L’épisode 11, illustré de manière très vive par Roland Boschi, donne la vedette à Richard Rider, le plus célèbre des Nova. Il est ainsi réintroduit dans la continuité du groupe, l’intrigue permettant aussi de faire le point sur son frère, sur les Raptors Shi’Ar, et enfin sur le Nova Corps, qui ces temps-ci est détruit, reconstruit, décimé, reformé, dévasté, infiltré par des espions, manipulé, dispersé, réinventé, massacré, rassemblé, au gré des nécessités des scénaristes (dommage, j’aimerais bien voir fonctionner un Nova Corps au cœur de l’univers Marvel…).

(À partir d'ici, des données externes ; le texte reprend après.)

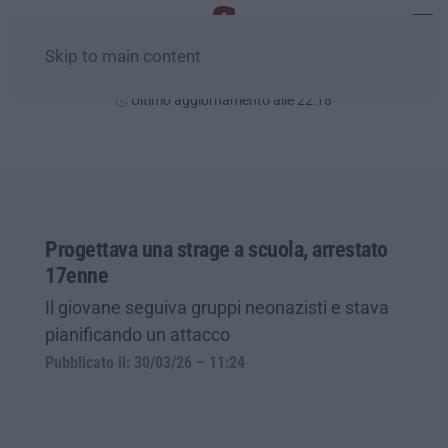
Skip to main content
Giovedì, 06 Agosto
Ultimo aggiornamento alle 22:18
Progettava una strage a scuola, arrestato
17enne
Il giovane seguiva gruppi neonazisti e stava
pianificando un attacco
Pubblicato il: 30/03/26 – 11:24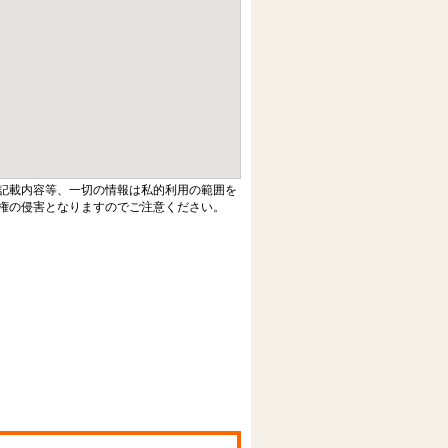
記載内容等、一切の情報は私的利用の範囲を
権の侵害となりますのでご注意ください。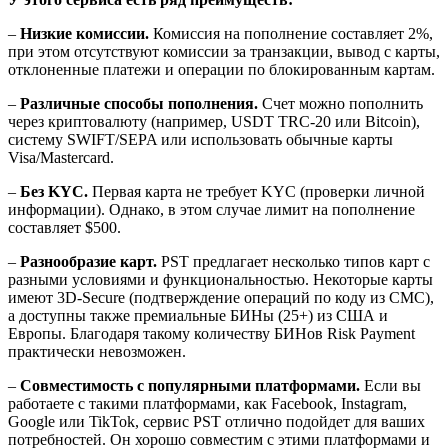
–
Низкие комиссии.
Комиссия на пополнение составляет 2%,
при этом отсутствуют комиссии за транзакции, вывод с карты,
отклоненные платежи и операции по блокированным картам.
–
Различные способы пополнения.
Счет можно пополнить
через криптовалюту (например, USDT TRC-20 или Bitcoin),
систему SWIFT/SEPA или использовать обычные карты
Visa/Mastercard.
–
Без KYC.
Первая карта не требует KYC (проверки личной
информации). Однако, в этом случае лимит на пополнение
составляет $500.
–
Разнообразие карт.
PST предлагает несколько типов карт с
разными условиями и функциональностью. Некоторые карты
имеют 3D-Secure (подтверждение операций по коду из СМС),
а доступны также премиальные БИНы (25+) из США и
Европы. Благодаря такому количеству БИНов Risk Payment
практически невозможен.
–
Совместимость с популярными платформами.
Если вы
работаете с такими платформами, как Facebook, Instagram,
Google или TikTok, сервис PST отлично подойдет для ваших
потребностей. Он хорошо совместим с этими платформами и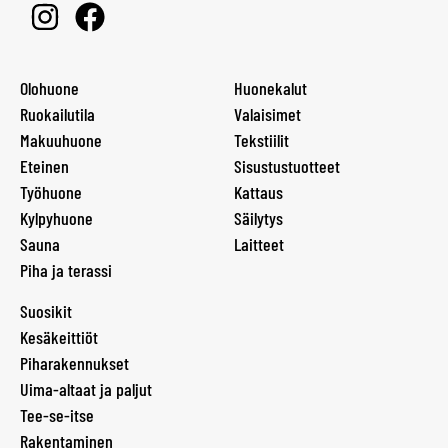
Olohuone
Huonekalut
Ruokailutila
Valaisimet
Makuuhuone
Tekstiilit
Eteinen
Sisustustuotteet
Työhuone
Kattaus
Kylpyhuone
Säilytys
Sauna
Laitteet
Piha ja terassi
Suosikit
Kesäkeittiöt
Piharakennukset
Uima-altaat ja paljut
Tee-se-itse
Rakentaminen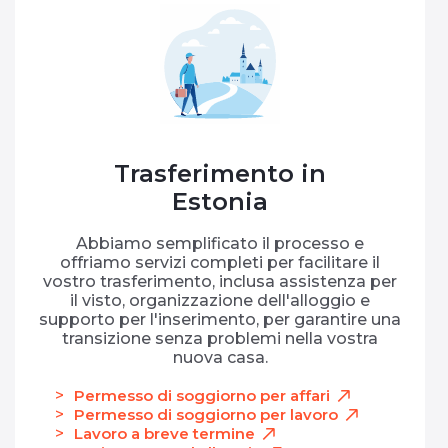
Trasferimento in
Estonia
Abbiamo semplificato il processo e
offriamo servizi completi per facilitare il
vostro trasferimento, inclusa assistenza per
il visto, organizzazione dell'alloggio e
supporto per l'inserimento, per garantire una
transizione senza problemi nella vostra
nuova casa.
Permesso di soggiorno per affari
Permesso di soggiorno per lavoro
Lavoro a breve termine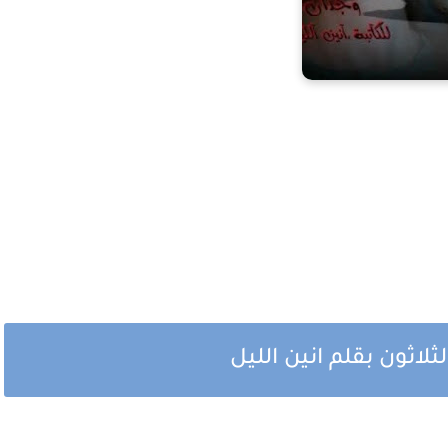
لاثون بقلم انين الليل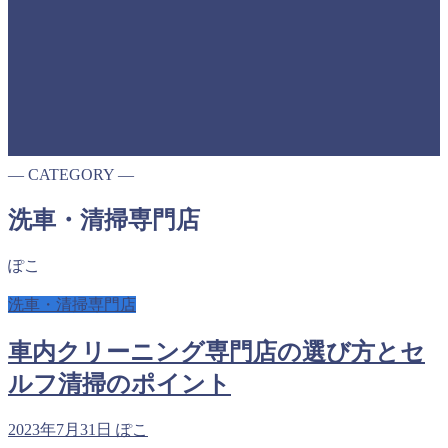
― CATEGORY ―
洗車・清掃専門店
ぽこ
洗車・清掃専門店
車内クリーニング専門店の選び方とセ
ルフ清掃のポイント
2023年7月31日
ぽこ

La dernière livraison, avec cette fois-ci Rod Reis aux dessins (qui navigue dans une espèce de flou entre Phil Noto et Bill Sienkiewicz), revient sur le groupe, qui accueille une nouvelle recrue, Ant-Man (version Scott Lang) qui cherche à quitter la Terre parce que Captain America n’est plus Captain America. C’est assez sympathique, les dialogues fusent, mais la série semble marquer le pas. En effet, l’intrigue sur les gemmes (en particulier la Soul Gem qui obsède Gamora) semble avoir pris le pas sur celle qui tourne autour de Groot. Dommage, c’est pas la plus intéressante, et pour avoir lu la fin de la période Duggan, j’aurais préféré qu’il puisse consacrer son énergie à cette intrigue végétale plutôt qu’à la saga minérale.
La série change de numérotation le mois suivant, devenant Guardians of the Galaxy #146. J’ai commencé à lire, c’est sympa comme tout. Et avoir une seule intrigue, racontée de manière linéaire par un seul dessinateur, c’est pas mal du tout. J’y reviendrai.